16/10/2008 - Results
As forecast outgoing President of the Republic Ilham Alyev won the first round of the presidential election on 15th October in Azerbaijan. He won 88.67% of the vote – an almost Soviet result, far ahead of his 6 rivals who all won under 3% of the vote.
The four main opposition parties, (the Liberal Party, the Popular Front led by Ali Kerimli, the Civil Solidarity Party, Musavat led by Isa Gambar, the Public Forum for Azerbaijan led by Eldar Namazov) copied by many others, chose to boycott the election denounced by the latter as a "mascarade". "The election was a farce, a tragicomedy designed to increase the hold of the Alyev dynasty over the country. It was an imitation of an election. In this context the real winners are the democratic forces which boycotted the election but we would have liked so much for it to be the Azerbaijani people," said Musavat leader who added, "the richer the country becomes, the seedier its democracy." "They allow us no access to the media, we cannot organise any events. In these conditions taking part in the election would have been stupid," maintained Isa Gambar.
The opposition is however greatly divided and weakened by the personal ambitions of its various leaders. "The opposition did not manage to produce a candidate capable of attracting voters, "declared political analyst Rasim Musabayov.
In spite of the boycott of the election by many of the opposition parties turn out was higher than that recorded in the previous election on 5th October 2003 (75%, +4.5 points).
The 400 OSCE observers who were there to monitor the election denounced its undemocratic nature. "The election did not reflect the principles of a truly, pluralist, democratic election," reads the press release published on 16th October. The OSCE did say however that "significant progress had been made in comparison with the previous elections;" and regrets that the opposition refused to take part in the vote. The OSCE has never acknowledged a presidential election as being democratic in Azerbaijan.
46 year-old Ilham Alyev is the heir to the Alyev dynasty. Son of Heydar who was President of the Republic from 1993-2003 (but who previously led the Communist Party of the Republic of Azerbaijan from 1969-1982), Ilham was elected to the supreme off on 5th October 2003. He studied at the University for International Relations of Moscow (MGIMO) where he then taught for five years. From 1991 onwards he was a "businessman" in Moscow and Istanbul. In 1994, he took over the chairmanship of the SOCAR, Azerbaijan's national oil company before being elected to the Milli Majlis (the only chamber of Parliament); he then managed the country's Olympic Committee. His father's declining state of health encouraged him to launch into politics. He was then elected Vice-President of the New Azerbaijan Party (YAP) which held the majority in parliament; he led the list of this party in the general elections on 5th November 2000 and on 7th January 2001, an election which he won but which international observers denounced since it was marred by infringements.
Azerbaijan which lies midway between Iran and Russia has the world's highest growth rate (24.7% GDP growth in 2007), an enviable geographic situation and vast energy resources which Alyev has turned into a major advantage for his country.

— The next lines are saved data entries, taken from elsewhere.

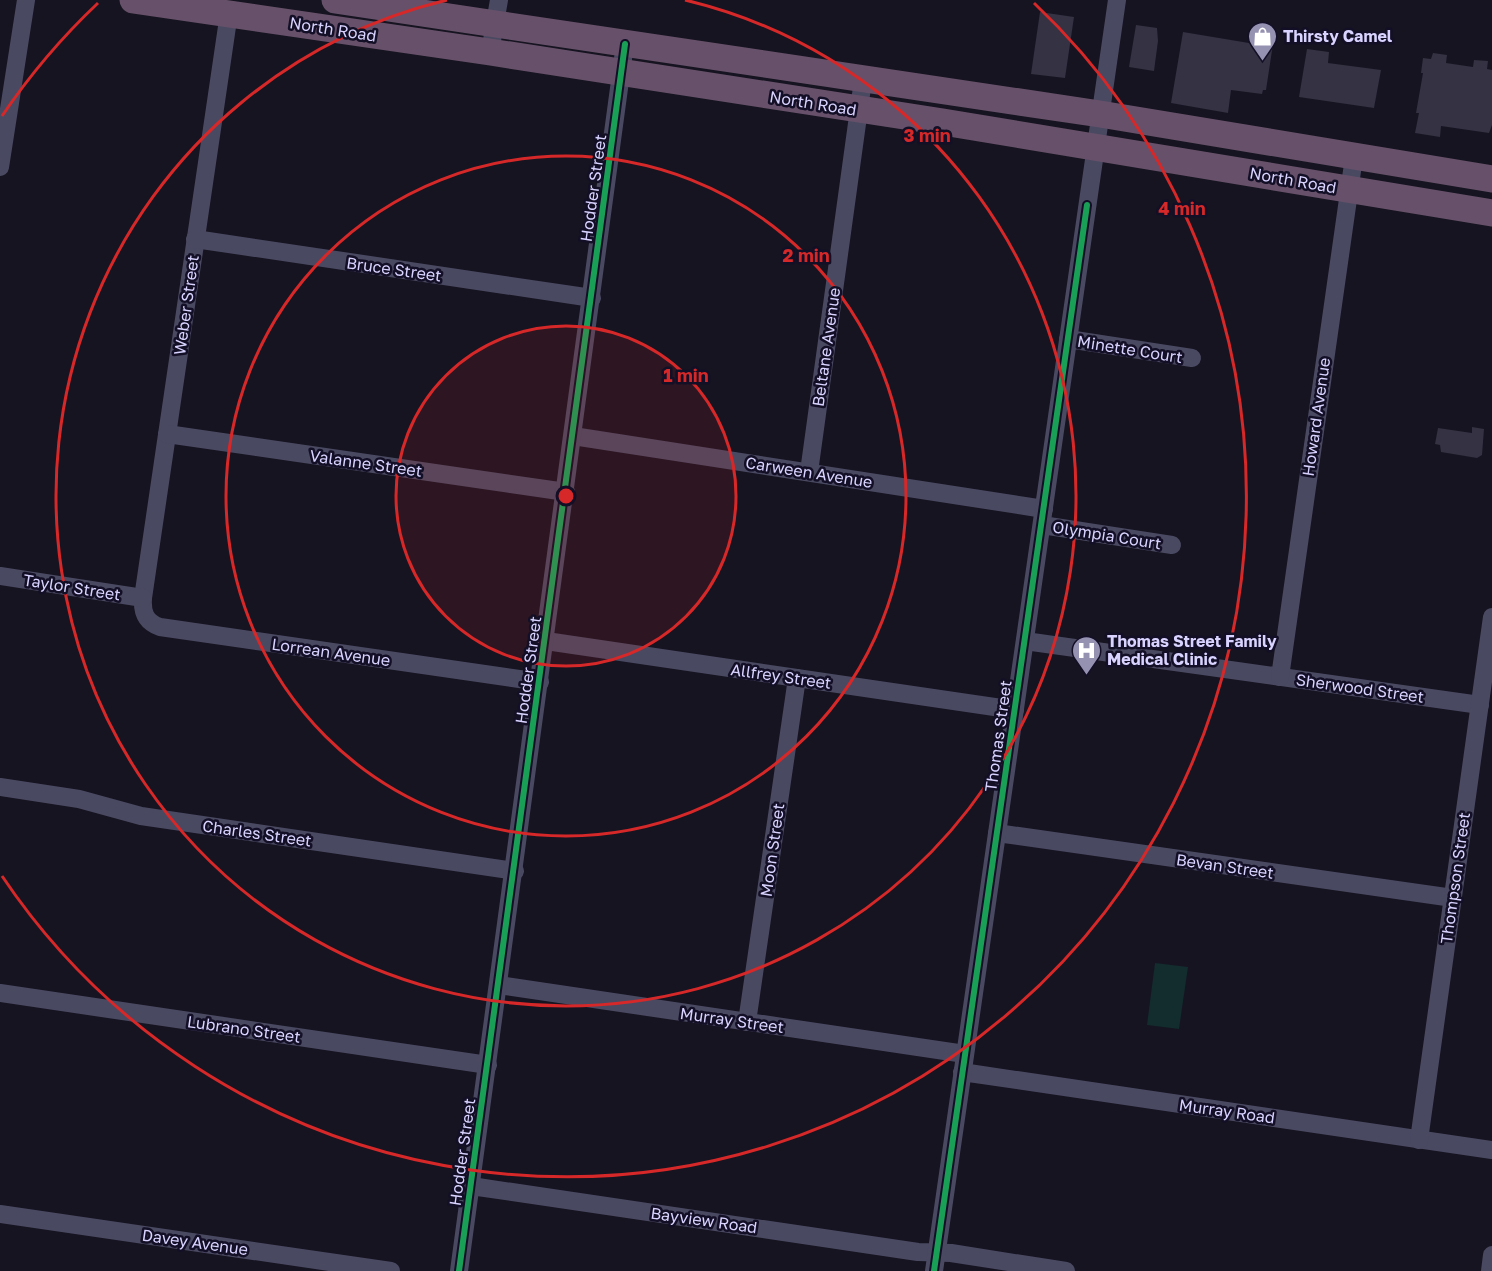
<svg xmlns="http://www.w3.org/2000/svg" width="1492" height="1271" viewBox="0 0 1492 1271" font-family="'Golos Text',sans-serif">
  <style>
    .green { fill: #132c2d }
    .building { fill: #343243 }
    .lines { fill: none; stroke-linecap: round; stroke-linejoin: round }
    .minor { stroke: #4a4962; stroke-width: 18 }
    .highway { stroke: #67516a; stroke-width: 27 }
    .cycleway-casing { stroke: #130f26; stroke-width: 10 }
    .cycleway { stroke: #1a9f57; stroke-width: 6 }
    .ring { fill: none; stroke: #d62828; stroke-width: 3 }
    .labels { text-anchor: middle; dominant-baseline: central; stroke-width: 5; stroke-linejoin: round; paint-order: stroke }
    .street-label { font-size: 16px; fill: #d9d4ff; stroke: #130f26 }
    .poi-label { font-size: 16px; font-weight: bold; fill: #d9d4ff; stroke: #130f26; text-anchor: start }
    .centre { fill: #d62828; stroke: #130f26; stroke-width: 3 }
    .ring-label { font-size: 18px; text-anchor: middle; font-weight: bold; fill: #d62828; stroke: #130f26; stroke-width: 5; stroke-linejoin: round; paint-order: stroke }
  </style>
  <rect width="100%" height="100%" fill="#161421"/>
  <polygon class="green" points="1155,963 1188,967 1179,1029 1147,1025"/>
  <g class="building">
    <polygon points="1040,12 1074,17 1065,78 1031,74"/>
    <polygon points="1136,25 1157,28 1158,41 1154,71 1129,67"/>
    <polygon points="1258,28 1275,31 1266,90 1263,90 1262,94 1231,90 1228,113 1171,103 1183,32 1255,44"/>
    <polygon points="1307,49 1329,52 1328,63 1381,70 1374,108 1299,97"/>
    <polygon points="1433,53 1447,55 1446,63 1473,67 1474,60 1488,61 1487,69 1492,70 1492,125 1489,133 1441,126 1440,137 1415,133 1419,113 1416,113 1423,73 1421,73 1423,58 1431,59"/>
    <polygon points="1472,427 1484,429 1482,455 1477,458 1441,452 1440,445 1435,444 1438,428 1472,433"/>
  </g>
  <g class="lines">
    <g class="minor">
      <path d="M229 13 143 598C142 612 145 622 160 627L540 682"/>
      <polyline points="490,52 499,0"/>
      <polyline points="0,167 26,0"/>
      <polyline points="195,239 592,298"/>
      <polyline points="1068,339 1192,358"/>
      <polyline points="167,434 566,492"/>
      <polyline points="573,436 1044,509"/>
      <polyline points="809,472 863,80"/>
      <polyline points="1042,525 1172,545"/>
      <polyline points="0,576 143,598"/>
      <polyline points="546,641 1015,710"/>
      <polyline points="1025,641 1480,705"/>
      <polyline points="1280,677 1354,157"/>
      <polyline points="0,787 79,799 141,816 515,871"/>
      <polyline points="997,833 1453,898"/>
      <polyline points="499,985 965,1054"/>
      <polyline points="0,993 488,1065"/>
      <polyline points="747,1022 797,678"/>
      <polyline points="962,1072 1492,1150"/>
      <polyline points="1419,1140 1492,617"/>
      <polyline points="471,1186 918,1252 951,1253 1066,1271"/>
      <polyline points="0,1214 391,1271"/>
      <polyline points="459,1271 625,44"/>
      <polyline points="934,1271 1117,0"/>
      <polyline points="1490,1271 1492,1255"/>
    </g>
    <g class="highway">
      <polyline points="133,0 490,52 943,122 1492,213"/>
      <polyline points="335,0 1100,114 1492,179"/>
    </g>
    <defs>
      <g id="cycleway">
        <polyline points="459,1271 625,44"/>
        <polyline points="934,1271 1087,205"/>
      </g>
    </defs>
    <use href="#cycleway" class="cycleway-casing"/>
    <use href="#cycleway" class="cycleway"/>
  </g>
  <circle cx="566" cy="496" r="170" fill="#d62828" fill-opacity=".12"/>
  <g class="ring">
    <circle cx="566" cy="496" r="170"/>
    <circle cx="566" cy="496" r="340"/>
    <path d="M685 0A510 510 0 1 1 447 0"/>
    <path d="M2 116A680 680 0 0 1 98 3M1034 3A680 680 0 1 1 2 876"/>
  </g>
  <defs>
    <symbol id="shop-pin" viewBox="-11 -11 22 30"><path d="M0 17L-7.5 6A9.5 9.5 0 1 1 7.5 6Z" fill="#9591b1" stroke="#130f26"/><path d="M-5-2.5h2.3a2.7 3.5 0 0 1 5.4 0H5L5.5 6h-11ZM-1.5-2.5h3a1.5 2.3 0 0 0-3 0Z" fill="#fff"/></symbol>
    <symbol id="hospital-pin" viewBox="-11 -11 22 30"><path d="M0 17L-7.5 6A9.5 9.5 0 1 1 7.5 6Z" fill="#9591b1" stroke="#130f26"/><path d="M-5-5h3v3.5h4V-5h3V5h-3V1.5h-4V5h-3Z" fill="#fff"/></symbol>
  </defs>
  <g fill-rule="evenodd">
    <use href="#shop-pin" x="1246" y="20" width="33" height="45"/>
    <use href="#hospital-pin" x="1070" y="634" width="33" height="45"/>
  </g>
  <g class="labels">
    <g class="street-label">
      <text transform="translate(333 29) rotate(9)">North Road</text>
      <text transform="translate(813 103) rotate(9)">North Road</text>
      <text transform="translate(1293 180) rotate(10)">North Road</text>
      <text transform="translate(593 188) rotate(-82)">Hodder Street</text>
      <text transform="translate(394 269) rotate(8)">Bruce Street</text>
      <text transform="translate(186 305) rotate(-82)">Weber Street</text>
      <text transform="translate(826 347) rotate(-82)">Beltane Avenue</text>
      <text transform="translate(1130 349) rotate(9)">Minette Court</text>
      <text transform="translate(1316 417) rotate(-82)">Howard Avenue</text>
      <text transform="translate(366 463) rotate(8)">Valanne Street</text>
      <text transform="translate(809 472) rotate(9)">Carween Avenue</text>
      <text transform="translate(1107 535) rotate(9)">Olympia Court</text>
      <text transform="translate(72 587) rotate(9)">Taylor Street</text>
      <text transform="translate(331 652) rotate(8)">Lorrean Avenue</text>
      <text transform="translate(528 670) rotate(-82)">Hodder Street</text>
      <text transform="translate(781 676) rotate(8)">Allfrey Street</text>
      <text transform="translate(1360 688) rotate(8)">Sherwood Street</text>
      <text transform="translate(998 736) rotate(-82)">Thomas Street</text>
      <text transform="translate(257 833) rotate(8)">Charles Street</text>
      <text transform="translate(772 850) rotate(-82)">Moon Street</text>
      <text transform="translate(1225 866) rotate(8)">Bevan Street</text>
      <text transform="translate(1455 878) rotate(-82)">Thompson Street</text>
      <text transform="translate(732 1020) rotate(8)">Murray Street</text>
      <text transform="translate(244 1029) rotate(8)">Lubrano Street</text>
      <text transform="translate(1227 1111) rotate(8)">Murray Road</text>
      <text transform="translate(462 1152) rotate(-82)">Hodder Street</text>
      <text transform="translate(704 1220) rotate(8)">Bayview Road</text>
      <text transform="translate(195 1242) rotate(8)">Davey Avenue</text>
    </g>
    <g class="poi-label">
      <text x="1283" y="36">Thirsty Camel</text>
      <text x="1107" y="641">Thomas Street Family<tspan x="1107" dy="18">Medical Clinic</tspan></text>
    </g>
  </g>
  <circle cx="566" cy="496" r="9" class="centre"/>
  <g class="ring-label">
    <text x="927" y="142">3 min</text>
    <text x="1182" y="215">4 min</text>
    <text x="806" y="262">2 min</text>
    <text x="686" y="382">1 min</text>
  </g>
</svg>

The Baku-Tbilisi-Ceyhan pipeline which he considers his greatest success enables the country to sell its oil on European markets without having to pass via Russia. Baku's position is however a complex one to manage such is the rivalry between Moscow and Washington to win its favours. Since his accession to power at the end of 2003 Ilham Alyev has cordial relations with Russia as well as with the Western States and has always avoided choosing between the two camps.
The high result he achieved in this election provides him with the vital legitimacy to continue his work. He will now have to succeed in finding the means to maintain the stability of economic growth in an international context that has been marked recently by soaring raw material prices and the financial crisis.
He will also have to achieve the settlement of the Nagorno-Karabakh conflict (Azerbaijani territory occupied by Armenia since 1993 after a war between Baku and Erevan; both countries have not managed to sign a peace agreement since that date). Ilham Alyev has promised to enhance Armenia's isolation as long as the latter does not relinquish its occupation of the Nagorno-Karabakh.